Ce fut une impression étrange. Matthieu et moi,
Ce fut une impression étrange. Matthieu
et moi, tout ensommeillés et encore désireux de la chaleur du corps de
l'autre, prîmes chacun notre vélo pour partir sur la route dans la
campagne endormie. Nos chemins se séparaient à quelques centaines de
mètres à peine après la sortie du village, lui se dirigeant vers la
ville et moi vers la verrerie.
Nous nous arrêtâmes au croisement
encore désert et nous embrassâmes au milieu de cette vaste étendue de
champs mornes. Trois petits mots chuchotés dans le creux de l'oreille.
Je repris la route le cœur serré, me retournant régulièrement jusqu'à voir disparaître sa silhouette au loin.

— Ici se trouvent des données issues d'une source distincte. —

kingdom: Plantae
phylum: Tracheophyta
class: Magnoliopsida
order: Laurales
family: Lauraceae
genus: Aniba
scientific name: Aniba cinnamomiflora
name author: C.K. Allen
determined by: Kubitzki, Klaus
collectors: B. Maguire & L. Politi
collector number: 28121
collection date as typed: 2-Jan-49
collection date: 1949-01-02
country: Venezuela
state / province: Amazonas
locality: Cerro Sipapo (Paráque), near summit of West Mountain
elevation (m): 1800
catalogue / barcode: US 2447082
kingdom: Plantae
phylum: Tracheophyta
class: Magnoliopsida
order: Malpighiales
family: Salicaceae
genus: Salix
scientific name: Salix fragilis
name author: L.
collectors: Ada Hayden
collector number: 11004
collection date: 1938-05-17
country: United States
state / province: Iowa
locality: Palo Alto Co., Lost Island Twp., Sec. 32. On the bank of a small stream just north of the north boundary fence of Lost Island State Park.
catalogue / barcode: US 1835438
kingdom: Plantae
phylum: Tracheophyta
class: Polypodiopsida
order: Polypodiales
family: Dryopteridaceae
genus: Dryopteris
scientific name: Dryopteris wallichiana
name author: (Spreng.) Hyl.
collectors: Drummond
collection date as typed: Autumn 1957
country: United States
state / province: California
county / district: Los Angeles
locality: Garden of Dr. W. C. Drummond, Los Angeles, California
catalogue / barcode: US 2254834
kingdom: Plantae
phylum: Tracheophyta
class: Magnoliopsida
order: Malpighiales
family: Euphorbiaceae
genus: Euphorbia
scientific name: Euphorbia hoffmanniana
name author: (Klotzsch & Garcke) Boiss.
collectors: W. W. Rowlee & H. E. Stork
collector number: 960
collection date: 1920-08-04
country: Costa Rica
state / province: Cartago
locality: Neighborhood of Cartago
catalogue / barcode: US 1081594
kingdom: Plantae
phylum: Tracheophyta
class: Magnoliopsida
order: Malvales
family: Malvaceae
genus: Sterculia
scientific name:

L'air était frais, annonçant la fin de l'été.
J'attachai
mon vélo sur le parking et avisai Nicolas qui se dirigeait vers
l'atelier. Je ralentis le pas pour ne pas me retrouver à sa hauteur et
entrai dans l'atelier juste après lui. Le même regard sombre sous son
casque, inexpressif.
Tête baissée dans le travail, nous étions
partis pour huit heures de plus. La matinée du lendemain serait la
dernière matinée de Nicolas avant mon départ, puisqu'il reprenait
ensuite avec l'équipe d'après-midi. Je souhaitais que ces seize heures
se passent au plus vite pour enfin le voir disparaître de ma vie.
Je
sentais que bien des choses allaient changer pour moi, et qu'il en
était en partie responsable. Et sans même connaître encore la teneur de
ces changements, je lui en voulais déjà.
Je le souhaitais hors de ma
vie. J'avais déjà assez de mal à y trouver ma propre place pour le
laisser empiéter sur mon terrain et y retourner le sol.
Le
lendemain, au changement d'équipe de treize heures, je fis mine de me
diriger vers les toilettes pour laisser Nicolas partir avant moi. Je ne
voulais pas qu'il vienne me retrouver sur le parking et attendis donc
cinq bonnes minutes pour m'assurer qu'il fût parti. Une fois dehors, je
courus vers mon vélo et le détachai fébrilement en me retournant de
temps à autre.
Je pris la route en pédalant de toutes mes forces. Je
roulais à perdre haleine, comme si je fuyais Nicolas et sa présence
menaçante, comme si je sentais encore dans mon dos son souffle rauque
qui tentait de me retenir.
Arrivé à la maison, je ne pus retenir
mes larmes. Matthieu était là et m'attendait. Il fut certainement
surpris par mes pleurs soudains, dictés par le soulagement, la surprise
et la joie de le trouver chez moi à ce moment précis.
Simplement, il me serra longuement dans ses bras sans
chercher à comprendre la raison de mes larmes.